The Centers for Disease Control and Prevention are responsible for periodically releasing new guidelines for HIV diagnostics and management, but a recently completed survey revealed healthcare institutions in Houston and Washington, D.C. are not compliant with the latest CDC guidelines for HIV testing, which could mean missed diagnoses. The findings are available in PLOS ONE, from a group of scientists at Baylor College of Medicine, the Milken Institute of Public Health (Milken Institute SPH) at the George Washington University, and the Houston Department of Health and Human Services (HDHHS).
Associate professor of medicine and infectious diseases at BCM, Dr. Thomas Giordano, explained that HIV patients respond much better to treatment the earlier they are diagnosed. Prompt and accurate testing is also fundamental to containing the virus, thereby protecting patients’ friends, family, and attending healthcare providers. Ensuring the latest guidelines are followed uniformly across the country is as much of an individual concern as it is a public health issue.

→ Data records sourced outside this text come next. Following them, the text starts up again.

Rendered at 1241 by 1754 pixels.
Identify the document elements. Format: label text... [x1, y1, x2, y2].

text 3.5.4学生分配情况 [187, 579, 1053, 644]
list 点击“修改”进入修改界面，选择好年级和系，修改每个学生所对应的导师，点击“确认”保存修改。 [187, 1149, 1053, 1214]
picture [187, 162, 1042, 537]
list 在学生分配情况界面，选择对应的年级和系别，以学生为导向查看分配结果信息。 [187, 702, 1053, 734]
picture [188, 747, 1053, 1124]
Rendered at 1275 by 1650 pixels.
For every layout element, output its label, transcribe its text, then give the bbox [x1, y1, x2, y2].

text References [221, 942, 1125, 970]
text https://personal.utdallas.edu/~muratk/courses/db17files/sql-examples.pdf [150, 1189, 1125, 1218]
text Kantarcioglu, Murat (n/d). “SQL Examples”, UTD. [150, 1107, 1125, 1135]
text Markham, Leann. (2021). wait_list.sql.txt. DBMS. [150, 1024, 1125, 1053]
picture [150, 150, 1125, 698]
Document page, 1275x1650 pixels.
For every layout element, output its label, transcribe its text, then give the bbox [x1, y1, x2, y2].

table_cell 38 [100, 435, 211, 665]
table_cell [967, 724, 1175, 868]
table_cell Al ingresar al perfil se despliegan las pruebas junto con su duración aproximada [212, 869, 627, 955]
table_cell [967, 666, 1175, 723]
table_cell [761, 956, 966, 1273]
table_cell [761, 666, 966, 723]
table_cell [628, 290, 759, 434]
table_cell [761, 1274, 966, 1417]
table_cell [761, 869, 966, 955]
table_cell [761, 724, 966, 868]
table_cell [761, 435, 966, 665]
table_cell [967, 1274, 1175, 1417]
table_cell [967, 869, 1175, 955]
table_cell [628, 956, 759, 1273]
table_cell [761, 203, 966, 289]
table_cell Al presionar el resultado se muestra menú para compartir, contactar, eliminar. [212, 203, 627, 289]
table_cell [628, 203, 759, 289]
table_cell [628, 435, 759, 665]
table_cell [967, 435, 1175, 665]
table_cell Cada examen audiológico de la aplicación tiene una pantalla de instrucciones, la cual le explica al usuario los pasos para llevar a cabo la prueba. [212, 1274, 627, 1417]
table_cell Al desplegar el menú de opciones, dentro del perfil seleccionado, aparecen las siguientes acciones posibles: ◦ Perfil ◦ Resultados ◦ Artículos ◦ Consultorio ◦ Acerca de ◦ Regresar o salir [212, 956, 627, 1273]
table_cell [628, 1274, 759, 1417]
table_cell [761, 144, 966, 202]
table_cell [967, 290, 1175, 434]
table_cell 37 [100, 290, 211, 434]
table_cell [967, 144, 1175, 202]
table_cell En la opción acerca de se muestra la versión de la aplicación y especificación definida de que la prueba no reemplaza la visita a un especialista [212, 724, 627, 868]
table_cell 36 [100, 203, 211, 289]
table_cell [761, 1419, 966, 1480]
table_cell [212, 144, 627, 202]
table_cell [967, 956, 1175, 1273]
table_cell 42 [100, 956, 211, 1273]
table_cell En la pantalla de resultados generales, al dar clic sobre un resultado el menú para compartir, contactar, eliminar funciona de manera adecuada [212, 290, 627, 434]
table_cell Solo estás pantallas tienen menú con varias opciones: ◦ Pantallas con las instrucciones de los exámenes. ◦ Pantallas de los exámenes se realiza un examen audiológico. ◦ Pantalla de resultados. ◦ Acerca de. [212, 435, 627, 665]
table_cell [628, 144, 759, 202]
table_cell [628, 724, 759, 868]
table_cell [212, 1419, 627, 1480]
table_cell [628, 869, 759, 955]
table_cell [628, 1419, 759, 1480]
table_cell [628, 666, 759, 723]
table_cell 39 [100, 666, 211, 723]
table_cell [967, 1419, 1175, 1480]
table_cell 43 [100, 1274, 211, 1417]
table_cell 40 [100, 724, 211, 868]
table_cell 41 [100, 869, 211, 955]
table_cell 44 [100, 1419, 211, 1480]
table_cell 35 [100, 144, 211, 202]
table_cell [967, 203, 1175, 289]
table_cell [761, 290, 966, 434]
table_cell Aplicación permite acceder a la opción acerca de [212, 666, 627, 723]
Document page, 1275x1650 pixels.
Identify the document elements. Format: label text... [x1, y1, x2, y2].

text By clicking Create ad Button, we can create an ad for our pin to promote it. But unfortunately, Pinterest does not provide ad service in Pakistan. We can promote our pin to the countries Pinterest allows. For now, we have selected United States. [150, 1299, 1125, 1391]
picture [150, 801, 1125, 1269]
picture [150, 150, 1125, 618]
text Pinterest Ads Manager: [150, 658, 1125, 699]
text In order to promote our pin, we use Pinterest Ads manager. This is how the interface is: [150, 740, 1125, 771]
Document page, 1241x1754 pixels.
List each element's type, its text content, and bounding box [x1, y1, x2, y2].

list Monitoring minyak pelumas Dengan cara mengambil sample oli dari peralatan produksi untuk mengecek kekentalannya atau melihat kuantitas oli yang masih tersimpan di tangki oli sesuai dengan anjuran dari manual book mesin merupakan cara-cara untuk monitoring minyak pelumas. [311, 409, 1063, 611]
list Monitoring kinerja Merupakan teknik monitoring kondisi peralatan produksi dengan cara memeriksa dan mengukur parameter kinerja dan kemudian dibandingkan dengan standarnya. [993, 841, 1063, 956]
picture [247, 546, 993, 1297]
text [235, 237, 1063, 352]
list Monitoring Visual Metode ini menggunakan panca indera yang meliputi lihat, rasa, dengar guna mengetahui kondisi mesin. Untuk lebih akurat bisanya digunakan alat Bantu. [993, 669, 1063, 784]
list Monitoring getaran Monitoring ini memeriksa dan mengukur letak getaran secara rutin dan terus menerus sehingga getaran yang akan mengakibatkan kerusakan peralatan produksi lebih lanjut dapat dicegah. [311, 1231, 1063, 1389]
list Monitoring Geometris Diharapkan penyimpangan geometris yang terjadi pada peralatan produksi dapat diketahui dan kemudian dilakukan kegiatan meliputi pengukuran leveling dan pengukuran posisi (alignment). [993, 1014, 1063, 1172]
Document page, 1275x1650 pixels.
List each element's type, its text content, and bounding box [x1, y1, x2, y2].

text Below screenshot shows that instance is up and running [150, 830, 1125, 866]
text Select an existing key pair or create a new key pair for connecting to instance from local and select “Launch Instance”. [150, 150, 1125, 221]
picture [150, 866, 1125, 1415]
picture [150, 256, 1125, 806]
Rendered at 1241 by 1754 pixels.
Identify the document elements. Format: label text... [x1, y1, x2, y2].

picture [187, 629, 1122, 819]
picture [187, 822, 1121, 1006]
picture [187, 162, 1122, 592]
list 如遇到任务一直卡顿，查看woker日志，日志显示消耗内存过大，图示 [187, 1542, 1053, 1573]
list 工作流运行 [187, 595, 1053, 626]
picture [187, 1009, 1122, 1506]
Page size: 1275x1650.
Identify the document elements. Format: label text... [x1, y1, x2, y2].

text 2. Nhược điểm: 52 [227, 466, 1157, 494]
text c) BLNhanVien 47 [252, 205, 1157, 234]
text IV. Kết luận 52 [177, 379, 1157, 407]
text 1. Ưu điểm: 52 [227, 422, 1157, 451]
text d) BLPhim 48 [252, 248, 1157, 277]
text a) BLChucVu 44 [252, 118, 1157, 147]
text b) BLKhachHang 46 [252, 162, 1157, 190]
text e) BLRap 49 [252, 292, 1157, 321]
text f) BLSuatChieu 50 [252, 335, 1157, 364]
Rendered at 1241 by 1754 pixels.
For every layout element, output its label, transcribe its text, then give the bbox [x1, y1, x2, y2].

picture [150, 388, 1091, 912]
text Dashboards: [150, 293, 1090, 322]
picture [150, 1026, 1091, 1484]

It was in 2006 when the CDC last published guidelines for HIV testing, which made it routine in adult and adolescent patients, and did away with the requirement for written consent. Pre- and post-test counseling is no longer mandatory.
When the researchers surveyed hospitals, outpatient clinics, and designated HIV and substance abuse centers, they discovered half of them were still using outdated guidelines and lacked a written policy for HIV testing. This prompted the HDHHS to offer technical assistance to the participating facilities.
Marlene McNeese, the chief for the Bureau of HIV/STD and Viral Hepatitis Prevention at the HDHHS, said that Houston may already be significantly behind the rest of the country’s rate of HIV testing. She suggests a city-wide audit of CDC guidelines compliance. Michael Kharfen, the senior deputy director for the District of Columbia Department of Health HIV/AIDS, Hepatitis, STD and TB Administration, said that there is much to be done before HIV testing becomes as routine as checking blood pressure and getting a lipid panel.